RECORDS TO USE:
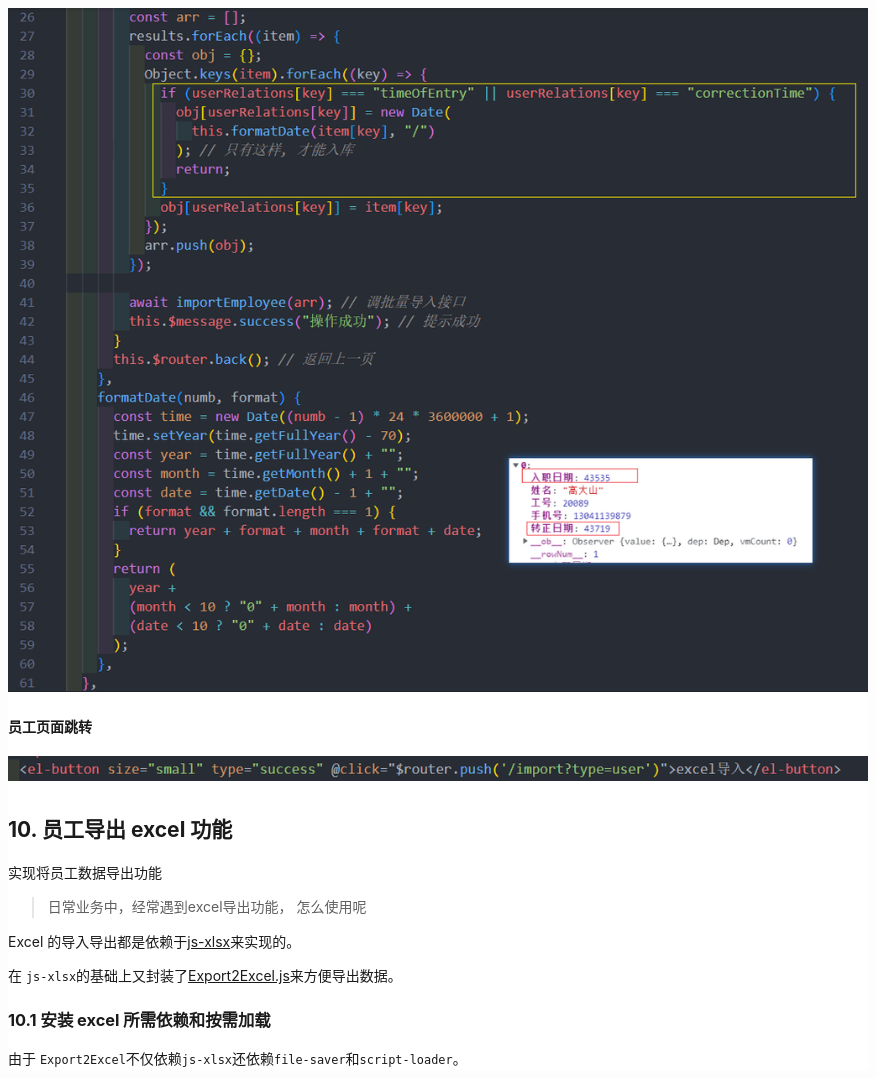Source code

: ![图片](../.vuepress/public/images/excel8.png)
#### 员工页面跳转
![图片](../.vuepress/public/images/excel6.png)
## 10. 员工导出 excel 功能
实现将员工数据导出功能

> 日常业务中，经常遇到excel导出功能， 怎么使用呢

Excel 的导入导出都是依赖于[js-xlsx](https://github.com/SheetJS/js-xlsx)来实现的。

在 `js-xlsx`的基础上又封装了[Export2Excel.js](https://github.com/PanJiaChen/vue-element-admin/blob/master/src/vendor/Export2Excel.js)来方便导出数据。

### 10.1 安装 excel 所需依赖和按需加载
由于 `Export2Excel`不仅依赖`js-xlsx`还依赖`file-saver`和`script-loader`。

WORK ORDER:
Exactly reproduce each record, leaving out any pictures.

TASK ANSWER:
Source code

: ![图片](../.vuepress/public/images/excel8.png)
#### 员工页面跳转
![图片](../.vuepress/public/images/excel6.png)
## 10. 员工导出 excel 功能
实现将员工数据导出功能

> 日常业务中，经常遇到excel导出功能， 怎么使用呢

Excel 的导入导出都是依赖于[js-xlsx](https://github.com/SheetJS/js-xlsx)来实现的。

在 `js-xlsx`的基础上又封装了[Export2Excel.js](https://github.com/PanJiaChen/vue-element-admin/blob/master/src/vendor/Export2Excel.js)来方便导出数据。

### 10.1 安装 excel 所需依赖和按需加载
由于 `Export2Excel`不仅依赖`js-xlsx`还依赖`file-saver`和`script-loader`。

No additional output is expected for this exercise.